Task to carry out | Reproduce word for word the lines of the records that run from the line with "COMPARE SELECTED" to the line with "ox, engineered with", both of those lines included, and nothing else.

____

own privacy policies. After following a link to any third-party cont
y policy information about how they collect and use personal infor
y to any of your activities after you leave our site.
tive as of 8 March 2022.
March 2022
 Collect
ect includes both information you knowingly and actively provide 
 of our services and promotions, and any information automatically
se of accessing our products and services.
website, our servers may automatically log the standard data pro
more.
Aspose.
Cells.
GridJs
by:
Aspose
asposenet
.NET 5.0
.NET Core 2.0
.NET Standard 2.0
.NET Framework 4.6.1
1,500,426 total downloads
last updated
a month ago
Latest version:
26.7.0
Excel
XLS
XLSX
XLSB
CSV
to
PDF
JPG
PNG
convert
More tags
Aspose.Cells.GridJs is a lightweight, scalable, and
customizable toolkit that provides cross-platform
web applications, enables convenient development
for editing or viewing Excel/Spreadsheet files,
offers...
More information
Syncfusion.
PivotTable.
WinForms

____

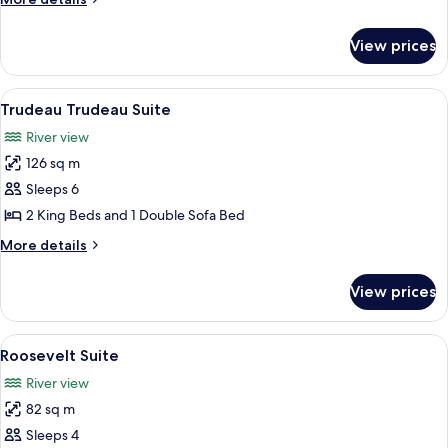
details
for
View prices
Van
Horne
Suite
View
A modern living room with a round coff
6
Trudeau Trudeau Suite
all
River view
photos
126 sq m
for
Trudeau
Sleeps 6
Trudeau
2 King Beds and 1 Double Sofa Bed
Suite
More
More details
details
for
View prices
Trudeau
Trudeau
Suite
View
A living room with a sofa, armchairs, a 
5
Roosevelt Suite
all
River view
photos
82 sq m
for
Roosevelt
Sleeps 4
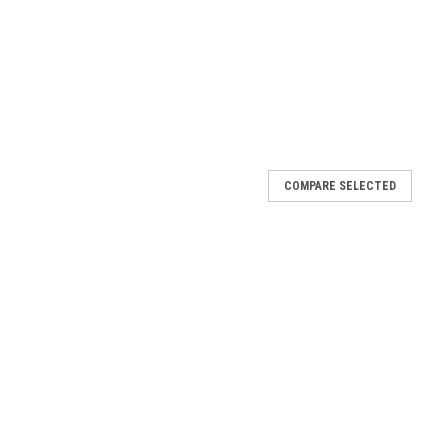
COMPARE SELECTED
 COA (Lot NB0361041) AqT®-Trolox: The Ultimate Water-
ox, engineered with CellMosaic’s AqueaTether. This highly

____

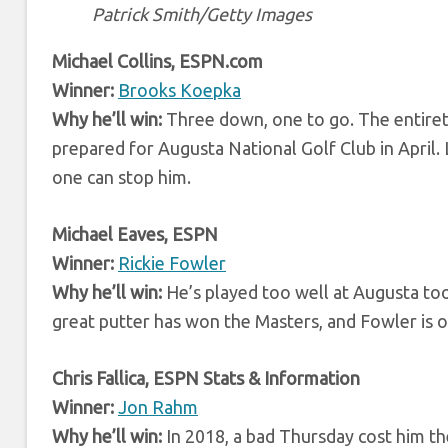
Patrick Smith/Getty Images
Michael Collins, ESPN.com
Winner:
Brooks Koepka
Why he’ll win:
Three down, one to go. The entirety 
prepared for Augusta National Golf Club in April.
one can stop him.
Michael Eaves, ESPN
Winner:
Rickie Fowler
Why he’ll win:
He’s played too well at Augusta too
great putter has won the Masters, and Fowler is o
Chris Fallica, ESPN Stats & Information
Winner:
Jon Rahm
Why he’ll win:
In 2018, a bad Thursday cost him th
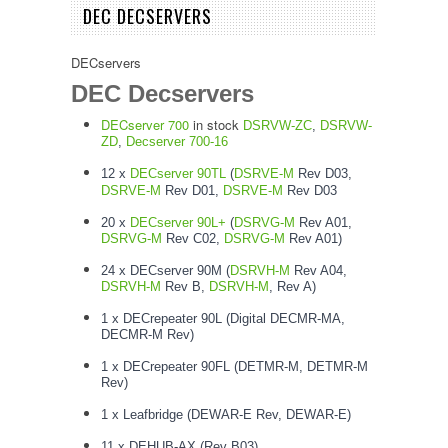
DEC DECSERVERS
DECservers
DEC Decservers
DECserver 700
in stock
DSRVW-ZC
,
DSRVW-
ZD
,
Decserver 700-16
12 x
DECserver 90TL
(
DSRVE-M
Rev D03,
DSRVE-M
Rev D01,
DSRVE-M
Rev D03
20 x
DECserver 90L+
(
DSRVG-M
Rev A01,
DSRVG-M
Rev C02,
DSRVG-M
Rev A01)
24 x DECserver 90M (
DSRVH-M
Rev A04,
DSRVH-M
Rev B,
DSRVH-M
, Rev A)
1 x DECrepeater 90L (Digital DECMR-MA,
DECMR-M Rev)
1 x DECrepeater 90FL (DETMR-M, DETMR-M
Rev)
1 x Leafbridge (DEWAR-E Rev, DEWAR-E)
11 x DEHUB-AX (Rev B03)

____

Result of this task |
COMPARE SELECTED
 COA (Lot NB0361041) AqT®-Trolox: The Ultimate Water-
ox, engineered with CellMosaic’s AqueaTether. This highly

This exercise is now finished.